Granulosa cell tumors are the most prevalent type of sex cord-stromal tumor, constituting approximately 2-5% of ovarian neoplasms. Unlike epithelial ovarian tumors, granulosa cell tumors tend to occur in a younger age group and are frequently detected at an early stage, often presenting with features of hyperestrogenism. The stage of the disease significantly impacts the survival of patients with granulosa cell tumors. Patients with granulosa cell tumors may present with non-specific symptoms such as abdominal pain and distention. Surgical management of these tumors is determined by both the stage of the tumor and the age of the patient.
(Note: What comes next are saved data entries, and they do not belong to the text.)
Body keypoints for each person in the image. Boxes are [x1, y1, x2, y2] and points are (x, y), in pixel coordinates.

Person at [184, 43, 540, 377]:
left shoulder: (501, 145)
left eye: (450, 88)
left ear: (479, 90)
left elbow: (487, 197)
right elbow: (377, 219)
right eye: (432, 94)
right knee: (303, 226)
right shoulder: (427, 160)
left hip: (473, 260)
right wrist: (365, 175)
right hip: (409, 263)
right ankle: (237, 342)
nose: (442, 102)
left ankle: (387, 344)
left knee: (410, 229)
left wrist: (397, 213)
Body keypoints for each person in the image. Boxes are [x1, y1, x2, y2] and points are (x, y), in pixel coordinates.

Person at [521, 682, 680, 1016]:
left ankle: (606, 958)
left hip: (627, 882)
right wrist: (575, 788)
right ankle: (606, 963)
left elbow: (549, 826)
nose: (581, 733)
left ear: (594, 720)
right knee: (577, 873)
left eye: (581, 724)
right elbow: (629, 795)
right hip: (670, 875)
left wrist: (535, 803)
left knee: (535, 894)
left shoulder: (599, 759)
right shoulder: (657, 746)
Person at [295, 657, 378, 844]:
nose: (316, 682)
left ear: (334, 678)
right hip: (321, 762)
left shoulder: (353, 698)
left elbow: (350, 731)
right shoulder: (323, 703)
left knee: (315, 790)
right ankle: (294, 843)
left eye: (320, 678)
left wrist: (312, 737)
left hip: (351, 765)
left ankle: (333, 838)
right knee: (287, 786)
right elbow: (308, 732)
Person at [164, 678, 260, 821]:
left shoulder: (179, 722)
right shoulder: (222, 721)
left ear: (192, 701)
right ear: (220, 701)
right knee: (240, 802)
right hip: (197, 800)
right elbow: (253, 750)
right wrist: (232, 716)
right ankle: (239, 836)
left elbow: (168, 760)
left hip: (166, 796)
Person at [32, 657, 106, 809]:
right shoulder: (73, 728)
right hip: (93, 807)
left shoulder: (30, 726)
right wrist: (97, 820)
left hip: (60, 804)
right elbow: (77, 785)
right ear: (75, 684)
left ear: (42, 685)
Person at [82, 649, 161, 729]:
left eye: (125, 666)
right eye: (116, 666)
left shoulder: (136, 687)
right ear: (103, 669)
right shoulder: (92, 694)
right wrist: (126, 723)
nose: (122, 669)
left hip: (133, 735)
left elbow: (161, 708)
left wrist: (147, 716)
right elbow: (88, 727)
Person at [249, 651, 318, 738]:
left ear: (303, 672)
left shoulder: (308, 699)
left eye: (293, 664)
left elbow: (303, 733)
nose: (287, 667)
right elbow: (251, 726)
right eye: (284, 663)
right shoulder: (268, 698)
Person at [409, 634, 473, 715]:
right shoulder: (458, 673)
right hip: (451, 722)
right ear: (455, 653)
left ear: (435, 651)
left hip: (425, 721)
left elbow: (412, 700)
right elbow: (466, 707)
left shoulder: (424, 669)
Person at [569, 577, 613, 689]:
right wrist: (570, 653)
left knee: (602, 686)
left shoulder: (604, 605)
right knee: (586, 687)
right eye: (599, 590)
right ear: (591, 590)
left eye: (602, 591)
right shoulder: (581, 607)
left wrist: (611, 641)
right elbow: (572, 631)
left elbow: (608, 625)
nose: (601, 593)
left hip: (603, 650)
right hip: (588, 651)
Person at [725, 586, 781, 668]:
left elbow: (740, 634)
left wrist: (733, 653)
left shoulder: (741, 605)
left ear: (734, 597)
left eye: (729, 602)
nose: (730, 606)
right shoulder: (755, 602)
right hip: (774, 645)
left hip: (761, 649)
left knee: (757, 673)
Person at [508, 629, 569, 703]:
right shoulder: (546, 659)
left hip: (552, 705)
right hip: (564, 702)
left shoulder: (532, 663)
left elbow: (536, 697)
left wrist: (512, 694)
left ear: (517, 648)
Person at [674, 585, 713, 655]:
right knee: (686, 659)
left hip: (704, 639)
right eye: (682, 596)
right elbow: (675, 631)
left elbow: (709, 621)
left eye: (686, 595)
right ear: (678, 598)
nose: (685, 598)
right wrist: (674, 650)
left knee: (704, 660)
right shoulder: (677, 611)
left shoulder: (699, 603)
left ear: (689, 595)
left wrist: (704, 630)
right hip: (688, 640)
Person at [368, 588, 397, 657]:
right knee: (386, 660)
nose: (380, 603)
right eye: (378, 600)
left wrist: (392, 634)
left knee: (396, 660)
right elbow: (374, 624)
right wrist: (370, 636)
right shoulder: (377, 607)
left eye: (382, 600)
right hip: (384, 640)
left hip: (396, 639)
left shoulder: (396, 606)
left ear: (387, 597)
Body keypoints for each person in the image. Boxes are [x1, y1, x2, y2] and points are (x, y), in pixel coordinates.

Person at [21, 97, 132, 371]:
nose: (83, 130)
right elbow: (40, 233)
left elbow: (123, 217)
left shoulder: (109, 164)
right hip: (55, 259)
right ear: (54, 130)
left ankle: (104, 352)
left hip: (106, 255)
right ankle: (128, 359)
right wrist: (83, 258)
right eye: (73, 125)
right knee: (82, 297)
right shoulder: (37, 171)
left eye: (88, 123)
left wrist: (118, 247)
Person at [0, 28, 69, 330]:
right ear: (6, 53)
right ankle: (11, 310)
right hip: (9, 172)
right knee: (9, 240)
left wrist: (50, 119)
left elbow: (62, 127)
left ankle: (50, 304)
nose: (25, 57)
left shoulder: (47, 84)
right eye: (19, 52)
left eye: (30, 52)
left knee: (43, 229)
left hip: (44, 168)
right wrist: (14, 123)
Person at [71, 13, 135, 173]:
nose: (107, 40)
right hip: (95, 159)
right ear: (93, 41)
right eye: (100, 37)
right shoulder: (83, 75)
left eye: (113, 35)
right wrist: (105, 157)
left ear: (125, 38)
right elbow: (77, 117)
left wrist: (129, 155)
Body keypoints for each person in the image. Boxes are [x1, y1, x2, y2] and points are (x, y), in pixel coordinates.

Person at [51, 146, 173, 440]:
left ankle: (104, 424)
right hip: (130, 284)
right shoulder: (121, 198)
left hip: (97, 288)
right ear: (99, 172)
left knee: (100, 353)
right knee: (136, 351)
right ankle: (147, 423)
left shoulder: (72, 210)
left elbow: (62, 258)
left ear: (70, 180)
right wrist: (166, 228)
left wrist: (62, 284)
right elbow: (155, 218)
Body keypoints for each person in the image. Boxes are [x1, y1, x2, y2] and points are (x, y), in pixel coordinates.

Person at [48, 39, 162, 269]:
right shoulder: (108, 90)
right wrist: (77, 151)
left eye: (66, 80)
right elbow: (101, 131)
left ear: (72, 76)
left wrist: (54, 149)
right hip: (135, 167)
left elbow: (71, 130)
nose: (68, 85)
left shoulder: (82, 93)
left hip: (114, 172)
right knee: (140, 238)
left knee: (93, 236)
The management of premenarchal women or reproductive-aged patients with early-stage granulosa cell tumors typically involves unilateral salpingo-oophorectomy and appropriate surgical staging. For women who have completed childbearing or are postmenopausal, the recommended surgical approach includes total abdominal hysterectomy and bilateral salpingo-oophorectomy, along with standard surgical staging procedures. The stage of the tumor emerges as the most critical prognostic factor. Notably, 10-year survival rates range from 84-95% for stage I tumors but decrease to 50-65% for stage II disease and further decline to 17-33% for stages III and IV. Patients with low-risk stage I tumors are often placed under observation. However, those with high-risk stage I disease, characterized by factors such as large tumor size (≥10-15 cm), stage IC, poorly differentiated tumors, high mitotic index, or tumor rupture, may be considered for adjuvant chemotherapy due to the increased risk of relapse.